Although they promise to have him home at a reasonable time, they end up getting him completely wasted. Soon, Jeff can’t even speak and they don’t know where he lives. Miller and Casey quickly find themselves in a race against time, doing their best to get Jeff hope and prepped so he doesn’t miss the most important interview of his life.
Writing a comedy must be hard. Comedy screenwriters typically aren’t consistent, at least not in the way a dramatic writer like Aaron Sorkin is. No, they can produce a hit, one that manages to keep the laughs coming at a consistent pace, but that in no way guarantees they”ll be anything more than a one hit wonder. Jon Lucas and Scott Moore, the writers of “21 and Over” can attest to that.
A quick glance at their filmography shows writing credits for “Four Christmases,” “Ghosts of Girlfriends Past,” “The Change-Up,” “The Hangover” and “The Hangover Part II”. Precisely one of those movies was funny enough to be good. If their last couple movies are any indication, what they’re doing now is no secret. They’re trying to capture the magic that was “The Hangover,” but comedy requires surprise. It requires fresh ideas, not rehashes. They basically remade “The Hangover” with “The Hangover Part II” and now they’ve done it again with 21 and Over.
As with “The Hangover” movies, the story here revolves around a mystery: where exactly does Jeff live? They’re give clues of course, but they’re so blatantly obvious, it’s insulting. When the characters finally figure it out 45 minutes to an hour after you already have, it means nothing. The story exists solely as a means for the characters to get in wacky situations and force as much alcohol down their throats as possible. This gives way to slow motion puking and the eating of a tampon, which, I suppose if you’re really that drunk, could look like a candy bar.

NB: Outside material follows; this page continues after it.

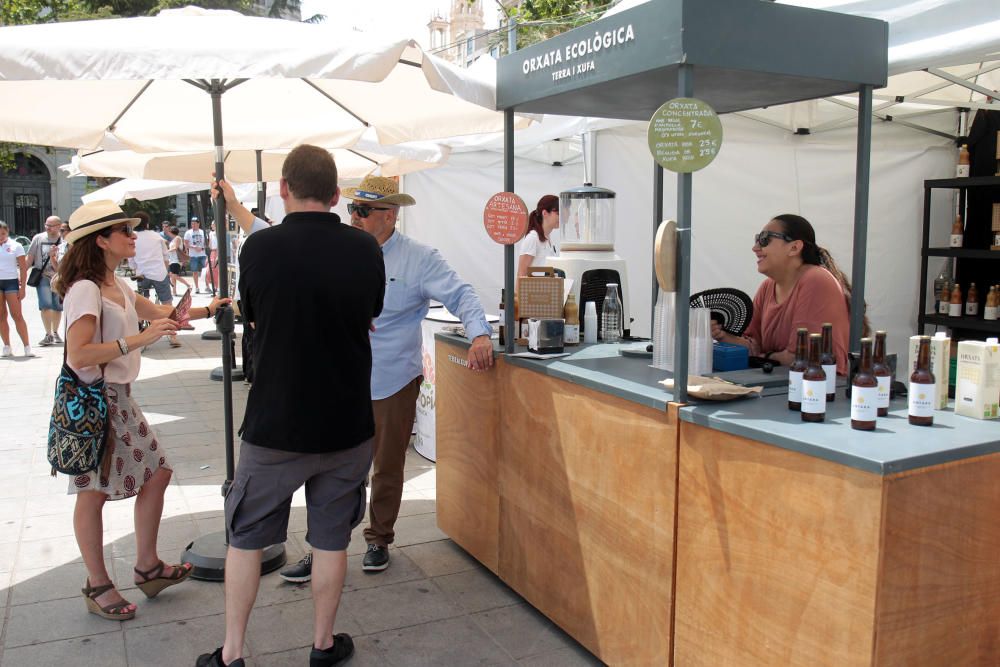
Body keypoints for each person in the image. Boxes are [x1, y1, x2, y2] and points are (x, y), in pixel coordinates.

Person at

This type of humor is of the lowest form. It grosses out to gain laughs, it tries to convince that the mere sight of a naked man is somehow funny and it overvalues the otherwise normal day that is someone’s 21st birthday by devaluing things that actually matter like friendship and happiness.
“21 and Over” is the most wrongheaded party movie since last year’s “Project X,” which shared a similar skewed view of the world, one that would be easy to dismiss were it not so sad. I don’t want to over exaggerate; this is not a cinematic travesty-it contains at least a few legitimate laughs-but it’s repulsive, immature and poorly written. It’s a retread of Lucas and Moore’s previous work, so why waste your time with it when the same, but superior film exists elsewhere?